Brief> What you return should be each line of the data containing the string "optical".

Data>

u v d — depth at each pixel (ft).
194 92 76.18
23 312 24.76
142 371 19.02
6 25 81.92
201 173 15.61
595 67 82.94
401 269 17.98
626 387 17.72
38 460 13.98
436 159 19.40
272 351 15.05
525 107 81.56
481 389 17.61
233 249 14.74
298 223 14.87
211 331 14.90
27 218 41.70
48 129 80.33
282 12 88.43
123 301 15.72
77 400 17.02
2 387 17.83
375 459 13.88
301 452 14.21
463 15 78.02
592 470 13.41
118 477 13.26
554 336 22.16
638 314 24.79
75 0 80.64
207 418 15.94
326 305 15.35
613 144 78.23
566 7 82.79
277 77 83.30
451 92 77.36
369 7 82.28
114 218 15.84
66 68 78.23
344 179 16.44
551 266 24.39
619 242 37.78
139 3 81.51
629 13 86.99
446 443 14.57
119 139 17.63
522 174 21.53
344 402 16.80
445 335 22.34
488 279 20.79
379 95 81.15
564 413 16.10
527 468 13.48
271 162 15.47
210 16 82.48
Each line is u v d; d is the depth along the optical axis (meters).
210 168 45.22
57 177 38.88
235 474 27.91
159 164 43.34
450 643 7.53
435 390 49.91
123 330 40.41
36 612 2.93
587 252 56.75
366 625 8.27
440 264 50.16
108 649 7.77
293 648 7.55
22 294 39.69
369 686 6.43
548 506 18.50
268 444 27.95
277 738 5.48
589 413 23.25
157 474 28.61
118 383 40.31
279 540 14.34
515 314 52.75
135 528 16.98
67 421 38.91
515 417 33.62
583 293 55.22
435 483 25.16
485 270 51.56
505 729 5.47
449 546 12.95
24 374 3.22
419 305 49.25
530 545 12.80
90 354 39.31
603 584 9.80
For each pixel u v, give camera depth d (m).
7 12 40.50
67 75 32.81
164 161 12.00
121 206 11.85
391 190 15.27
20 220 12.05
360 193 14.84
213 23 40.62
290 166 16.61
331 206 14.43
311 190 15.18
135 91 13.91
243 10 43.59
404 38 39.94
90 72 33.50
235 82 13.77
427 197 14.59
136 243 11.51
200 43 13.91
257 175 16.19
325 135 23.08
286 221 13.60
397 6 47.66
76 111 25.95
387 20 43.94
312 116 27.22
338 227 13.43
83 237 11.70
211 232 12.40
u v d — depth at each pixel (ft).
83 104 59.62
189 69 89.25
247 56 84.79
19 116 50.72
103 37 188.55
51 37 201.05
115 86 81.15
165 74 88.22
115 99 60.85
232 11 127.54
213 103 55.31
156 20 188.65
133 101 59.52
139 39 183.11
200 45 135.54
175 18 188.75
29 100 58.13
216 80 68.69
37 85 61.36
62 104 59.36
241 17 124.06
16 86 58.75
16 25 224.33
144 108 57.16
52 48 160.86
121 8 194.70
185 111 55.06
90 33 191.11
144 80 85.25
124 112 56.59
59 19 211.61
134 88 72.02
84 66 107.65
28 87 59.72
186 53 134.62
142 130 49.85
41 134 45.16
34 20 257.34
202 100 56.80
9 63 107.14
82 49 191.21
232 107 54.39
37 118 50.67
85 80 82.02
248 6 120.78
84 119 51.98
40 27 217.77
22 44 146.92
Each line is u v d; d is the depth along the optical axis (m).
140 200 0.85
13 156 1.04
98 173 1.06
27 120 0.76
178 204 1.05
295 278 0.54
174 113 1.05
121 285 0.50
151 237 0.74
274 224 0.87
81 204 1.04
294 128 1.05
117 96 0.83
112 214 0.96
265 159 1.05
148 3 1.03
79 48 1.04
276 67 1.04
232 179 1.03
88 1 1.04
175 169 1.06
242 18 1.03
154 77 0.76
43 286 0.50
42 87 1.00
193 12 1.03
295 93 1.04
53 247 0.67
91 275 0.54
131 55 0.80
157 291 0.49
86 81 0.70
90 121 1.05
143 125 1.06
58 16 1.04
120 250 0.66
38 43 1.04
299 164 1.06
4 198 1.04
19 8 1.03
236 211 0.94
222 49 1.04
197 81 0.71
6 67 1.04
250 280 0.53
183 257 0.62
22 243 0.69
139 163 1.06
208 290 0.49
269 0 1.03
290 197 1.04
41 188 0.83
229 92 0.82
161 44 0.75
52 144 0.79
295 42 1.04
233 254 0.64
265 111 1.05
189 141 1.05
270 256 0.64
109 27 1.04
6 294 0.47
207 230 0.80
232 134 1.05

Answer>
Each line is u v d; d is the depth along the optical axis (meters).
Each line is u v d; d is the depth along the optical axis (m).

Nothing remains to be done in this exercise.